Я теперь от этой пытки избавлен. Бог свидетель, я этого не добивался, но нас с ним разъединили, и у меня есть теперь досуг подумать о себе, о моей горькой доле, о моей горячо любимой Клоринде.
Считает ли она меня виновным? Она-то нет, а вот ее семья, все эти Эспазеты д'Эскюдель де Ламбеск?.. В их кругу человек нетитулованный всегда виноват. Во всяком случае, у меня уже ничего не осталось от былого величия, и они ни за что не отдадут за меня Клоринду. Придется мне, как видно, вернуться к Безюке, в его аптеку на Малой площади, и опять заняться склянками… Вот она, слава!
17 июля. Никто не навещает меня в тюрьме, а это дурной знак. Стало быть, на меня так же злы, как и на моего учителя.
Единственное развлечение, которое я могу себе позволить в тюремной камере, — это влезть на стол. Оттуда я смотрю в окно, и между прутьев решетки глазам моим открывается чудный вид.
Рона, дробя в своих водах солнечный свет, течет среди островков, покрытых взлохмаченной от ветра бледною зеленью. Быстролетными черными точками испещрили все небо стрижи. Их взвизги стремятся один другому вдогонку, то проносясь у самого моего окна, то падая с вышины, а внизу качается длинный висячий мост, до того легкий, что так и ждешь: вот сейчас ветер сорвет его и унесет, как шляпу.
По берегам стоят развалины старинных замков: Бокерского замка, у подножья которого прилепился город, Куртезонского, Вакейрасского. За их некогда толстыми, ныне осыпавшимися стенами устраивались «любовные турниры», и принцессы и королевы дарили свою любовь поэтам того времени — труверам, воспевавшим их, как ныне Паскалон воспевает свою Клоринду. Но, увы, какие с тех отдаленных времен произошли перемены!
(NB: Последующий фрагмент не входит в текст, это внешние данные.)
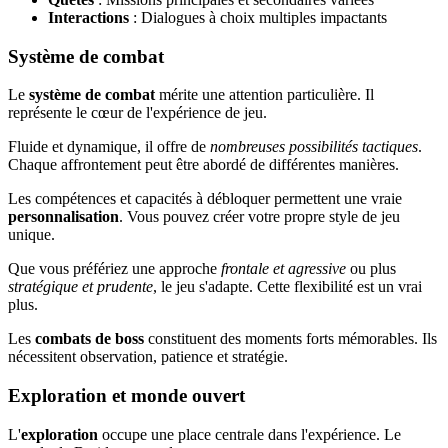
Interactions
: Dialogues à choix multiples impactants
Système de combat
Le
système de combat
mérite une attention particulière. Il
représente le cœur de l'expérience de jeu.
Fluide et dynamique, il offre de
nombreuses possibilités tactiques
.
Chaque affrontement peut être abordé de différentes manières.
Les compétences et capacités à débloquer permettent une vraie
personnalisation
. Vous pouvez créer votre propre style de jeu
unique.
Que vous préfériez une approche
frontale et agressive
ou plus
stratégique et prudente
, le jeu s'adapte. Cette flexibilité est un vrai
plus.
Les
combats de boss
constituent des moments forts mémorables. Ils
nécessitent observation, patience et stratégie.
Exploration et monde ouvert
L'
exploration
occupe une place centrale dans l'expérience. Le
От дивных чертогов остались ныне лишь ямы, заросшие бурьяном, а поэты хотя и славят знатных дам и девушек, да девушки-то их поднимают на смех.
Зато не так уныло выглядит Бокерский канал: там тесными рядами все идут и идут зеленые и желтые суда, а набережную усеяли красными пятнами мундиры разгуливающих офицеров, которых мне хорошо видно из моего высокого окна.
Бокерцы, наверно, радуются беде тарасконцев, падению нашей знаменитости, ибо слава Тартарена затмевала славу наших кичливых соседей.
Я помню, как в годы моего детства бокерцы похвалялись своею ярмаркой. Народ стекался к ним отовсюду — но только не из Тараскона: уж больно ненадежен висячий мост! Наплыв был огромный — на ярмарку съезжалось не менее пятисот тысяч душ!.. Однако год от году она редела. Бокерская ярмарка существует и поныне, но никто на нее не ездит.
В Бокере повсюду надписи: «Отдается внаймы… Отдается внаймы…» Если же случайно забредет туда путешественник или коммивояжер, то жители устраивают в его честь торжество: муниципальный совет встречает его с музыкой, бокерцы зазывают его к себе наперебой. С годами Бокер утратил свою былую славу, тогда как Тараскон приобрел известность… И все из-за Тартарена!
146
Договор в Кампо-Формио — мирный договор между австрийцами и генералом Бонапартом, заключенный после его похода в Италию и отдававший в руки французов северную часть страны (1797 г.).